Seeds Harvesting Community & Connection
Marketing Manager Katie Lazor says, “Seeds Library Cafe is an exciting collaboration between the Boulder County Farmers Markets non-profit and the Main Boulder Public Library. We are a year-round café focused on local agriculture, with a commitment to connect people with their food and drink through local sourcing, education and events. We’re a voice for local agriculture, a reflection of our unique community, and a meeting place for collaboration.”
Current local sourcing partners include Ela Family Farms, Monroe Organic Farm, Rocky Mountain Fresh, Jodar Farms, Aspen Moon Farm, Ollin Farms, Haystack Mountain Goat Dairy, and Breadworks Bakery.
BOULDER FARMERS MARKET
Along with locally-sourced ingredients, café goers can scope out the Marketplace, a section where local items from the farmers market are available for purchase.

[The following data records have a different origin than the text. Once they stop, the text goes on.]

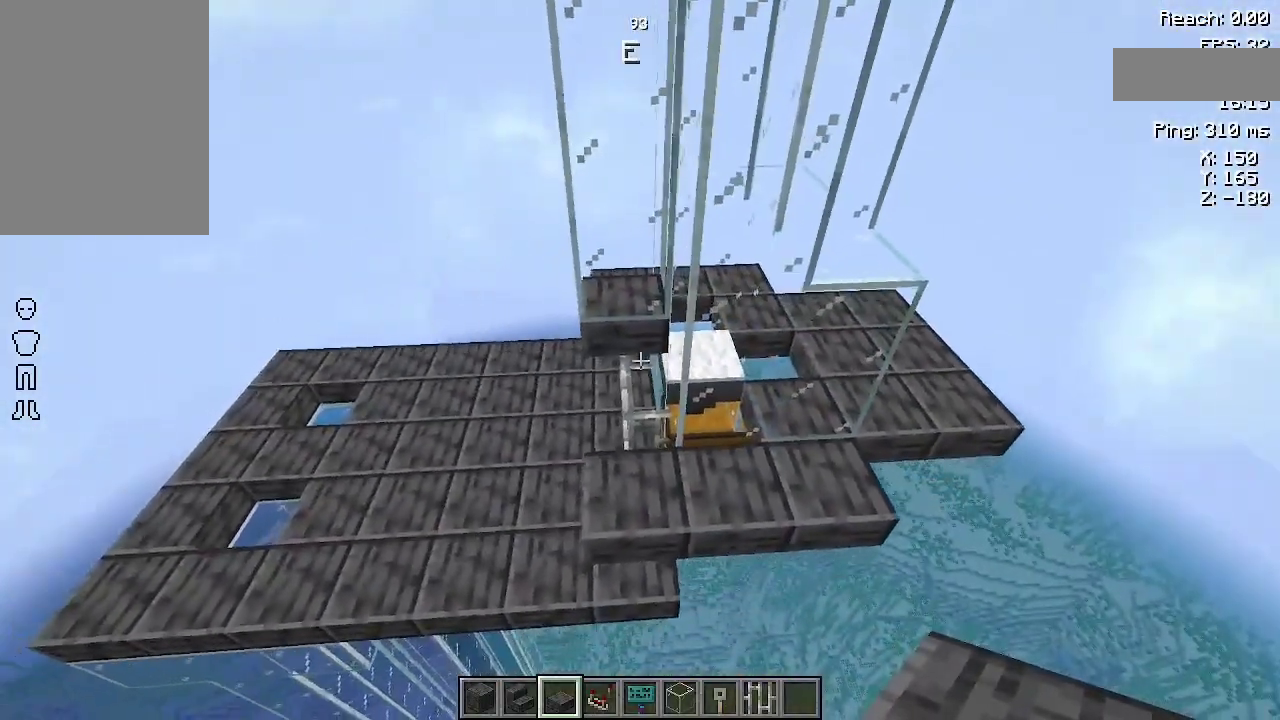
Gameplay with keyboard and mouse; each line is a JSON object with the keys and mouse buttons held at the frame after it. "events" lists presses ("down") and releases ("up") of "a", "d", "s", "space", "w", "mouse_left" and "mouse_right" between this image and that frame as [ms after this image, input, new state], when the widget could be followed in between. "mouse_left", "mouse_right" = the "left", "right" buttons of the "mouse" list. No other keys are recorded. Fast repeated clicks can show as one long hold. Not read: mouse_move.
{"keys": [], "mouse": [], "events": []}
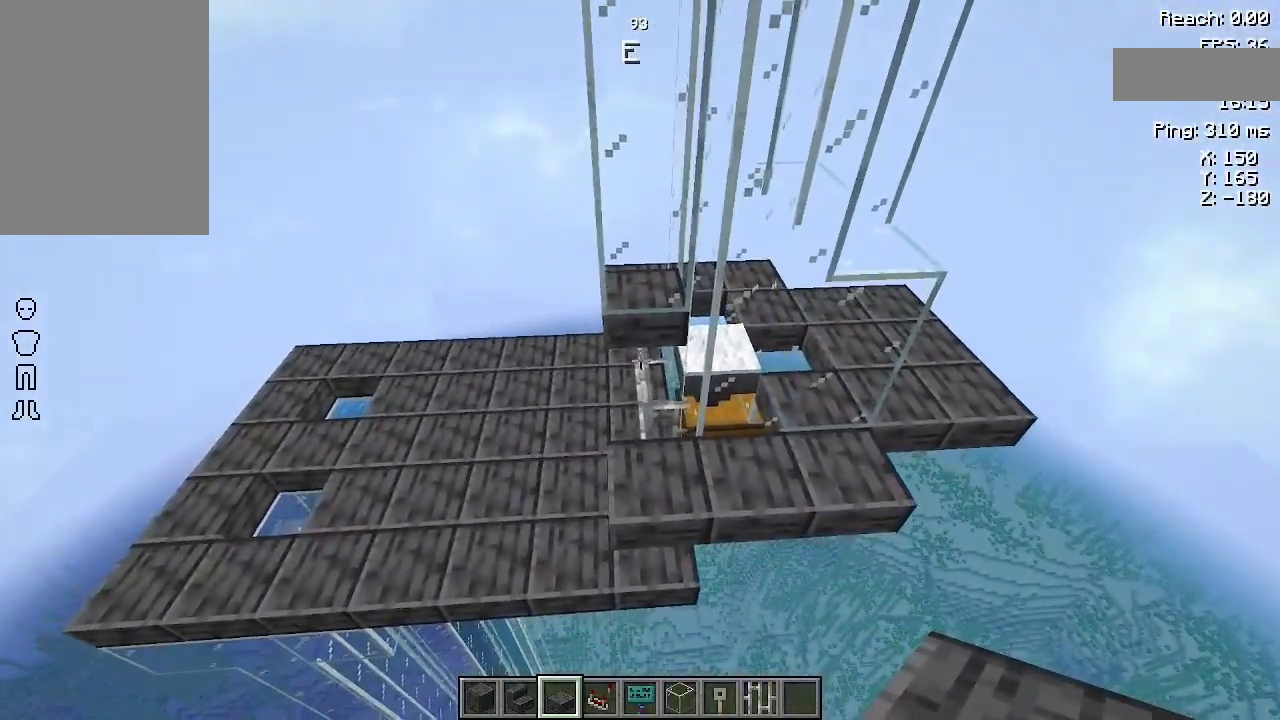
{"keys": [], "mouse": [], "events": []}
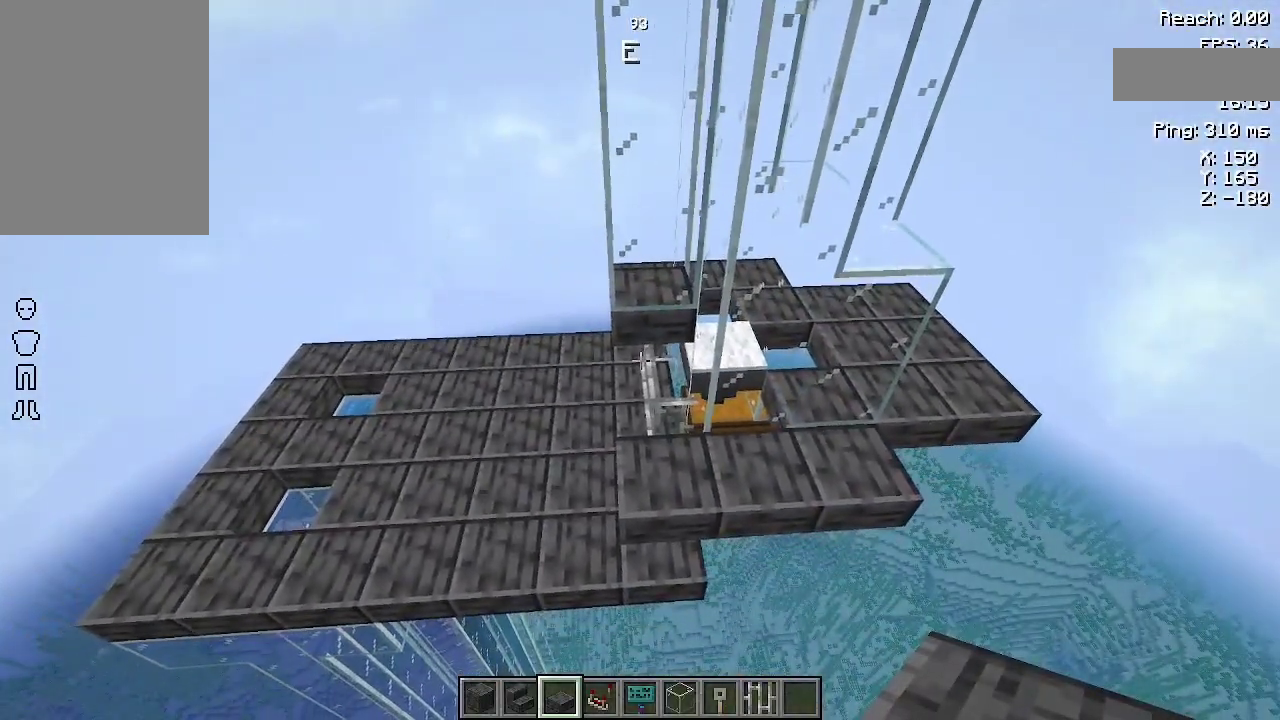
{"keys": ["d"], "mouse": [], "events": [[67, "a", "down"], [300, "a", "up"], [333, "d", "down"]]}
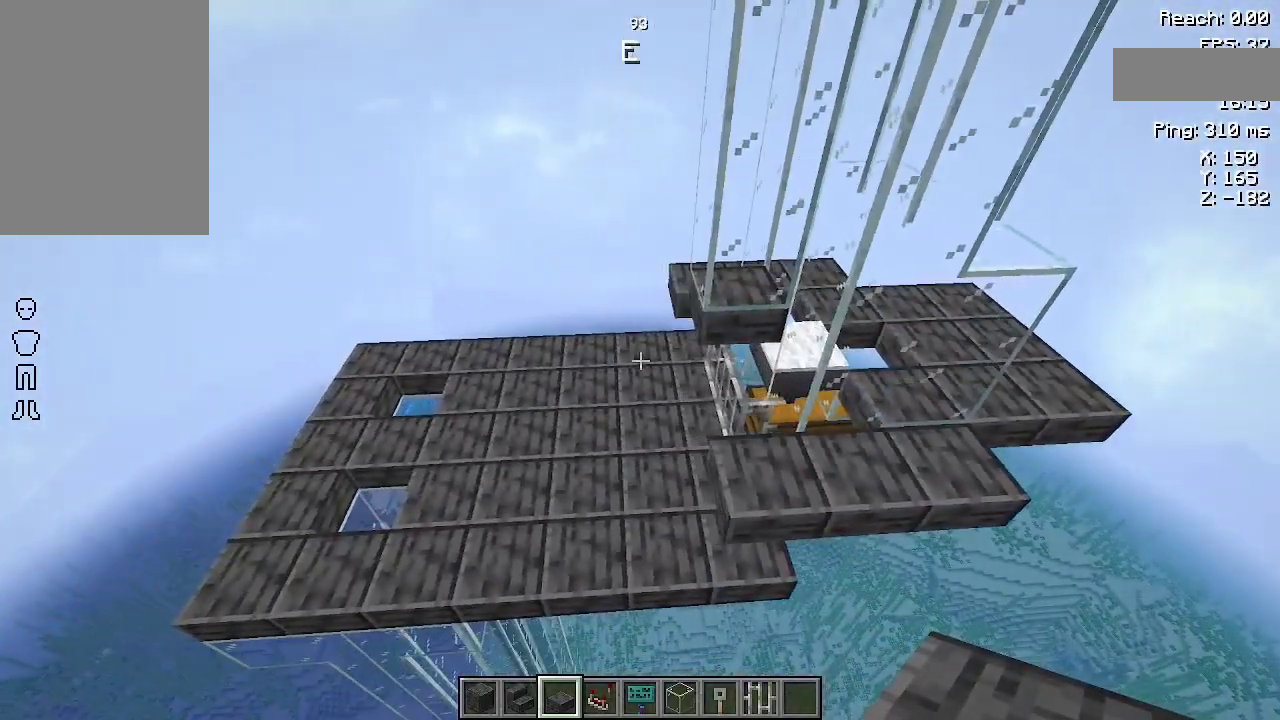
{"keys": [], "mouse": [], "events": [[133, "s", "down"], [233, "d", "up"], [300, "s", "up"]]}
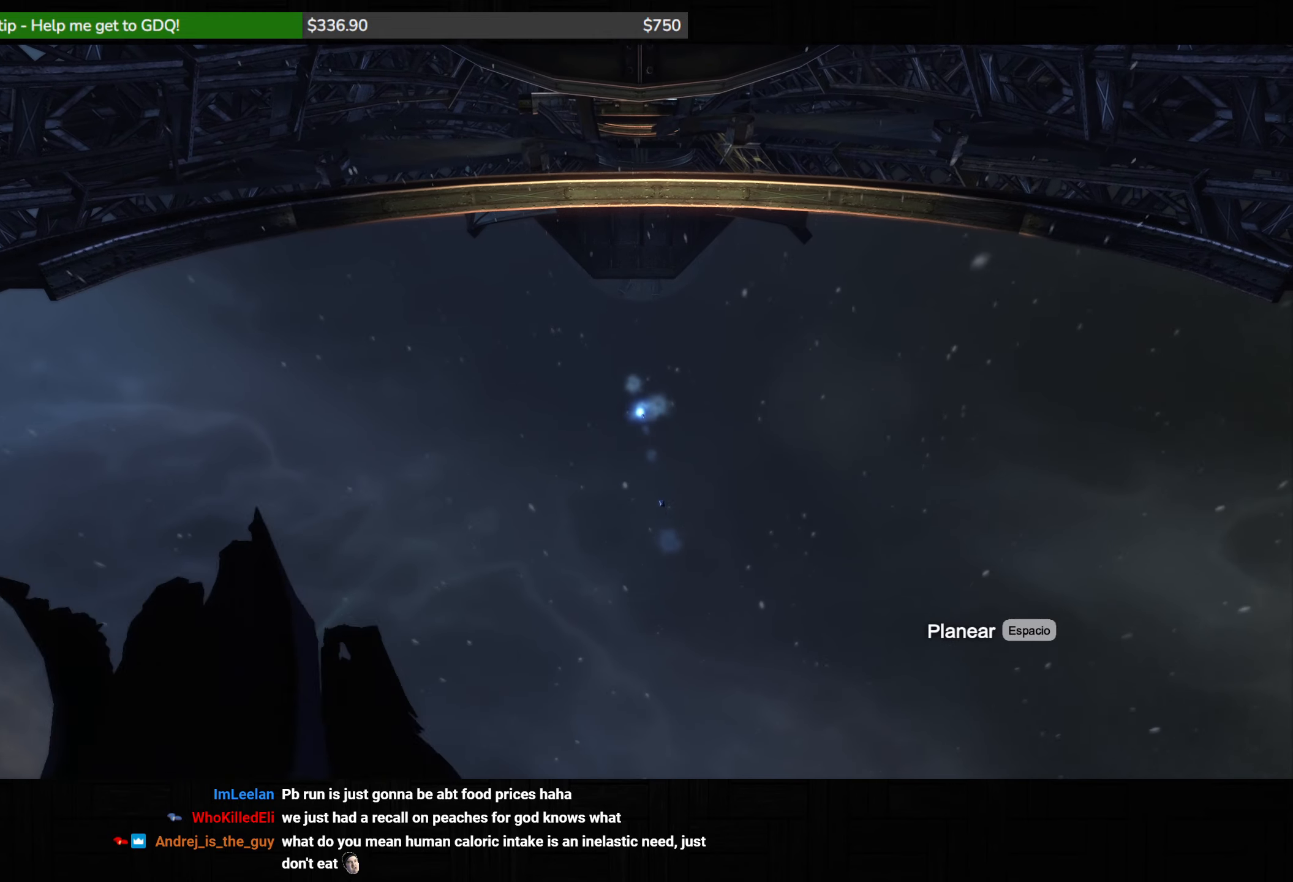
Gameplay with keyboard and mouse; each line is a JSON object with the keys and mouse buttons held at the frame after it. "events" lists presses ("down") and releases ("up") of "1", "2", "3", "4", "5", "a", "alt", "c", "caps_lock", "ctrl", "d", "e", "f", "g", "q", "r", "s", "shift", "space", "t", "tab", "v", "w", "x", "z", "mouse_left", "mouse_wheel" and "mouse_right" between this image and that frame as [ms after this image, input, new state], when the widget could be followed in between. "mouse_left", "mouse_wheel", "mouse_right" = the "left", "wheel", "right" buttons of the "mouse" list. No other keys are recorded. "wheel" means that the mouse wheel is clicked or scrolled. Not read: mouse_move.
{"keys": [], "mouse": [], "events": [[83, "g", "down"], [167, "g", "up"], [250, "g", "down"], [333, "g", "up"], [450, "g", "down"], [500, "g", "up"]]}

“In the Marketplace (our to-go cooler), we also source fresh, bagged produce from the farmers market, like cherry tomatoes, bags of spinach, a bunch of radishes, etc.,” says Lazor.
The Marketplace does more than just provide library patrons with fresh produce, dairy and proteins directly from the small, family farms that set up shop at the Boulder Farmers Market; it extends the farmers’ voice (and that of agriculture) to a city hub.
“It’s a snapshot of what’s in season locally,” says Lazor.
Breakfast items off the menu include the Market Breakfast Burrito, which contains farmfresh eggs scrambled and wrapped with veggies ($4.99), Muffins ($2.99) and Scones ($1.99). There’s also a full coffee bar sourced with Silver Canyon Coffee, which is roasted in Boulder, Colorado. Other items on the Seeds menu include the Market Beet salad ($5.99), Maple-Glazed Ham & Cheese on a Challah ($7.99) and freshly made, seasonal soups ($4.99 bowl).
Even the little ones can get in on the action. Seeds may very well have the healthiest kids menu in Boulder with items like the Sunflower Sammie which is a sunflower seed spread with apple butter ($3.99) and Little Dippers which are veggie sticks and bread bites served with housemade hummus ($3.99).
Seeds also partners with Bridge House—an organization that provides 70,000 meals a year to homeless men and women in Boulder—to create its soups and assist with catering needs. Bridge House receives produce selected by Seeds, prepares soups and sides, and delivers them back to Seeds (at least two seasonal soups are served daily). The soups and sides are prepared by men and women participating in Bridge House’s Ready-To-Work program.
“It’s truly a team effort,” says Lazor. “They’re always there to jump in and help us. We really believe in what they do, and it’s great that we can help support homeless transition back into the workforce.”
MAIN BOULDER PUBLIC LIBRARY
Since opening, Seeds will continue to go through several more phases. It’s still fine-tuning its local sourcing and curating food items. In addition to its catering launch this month, other educational workshops, panel talks and film screenings in Canyon Theatre will be in full effect. Last month’s theme was water; topics will continue to rotate throughout the year. The main focus is to connect people to local agriculture. Look for an upcoming collaboration with farmers and story time in the form of picnics. Pop up dinners may also be in the works.
Brian Coppom, Executive Director of Boulder County Farmers Markets, says, “Eating locally is about much more than the need to be nourished. It’s also about our need for community and connection. We’re excited to tie together all of these qualities with the café, and to support the local food system by sourcing the vast majority of the food from local growers and processors.”
“It’s really nice to see in your sandwich how the bread is sourced locally, the chicken and even the pesto,” Lazor says. “Our hope is that everyone who comes here learns something about the food we’re eating.”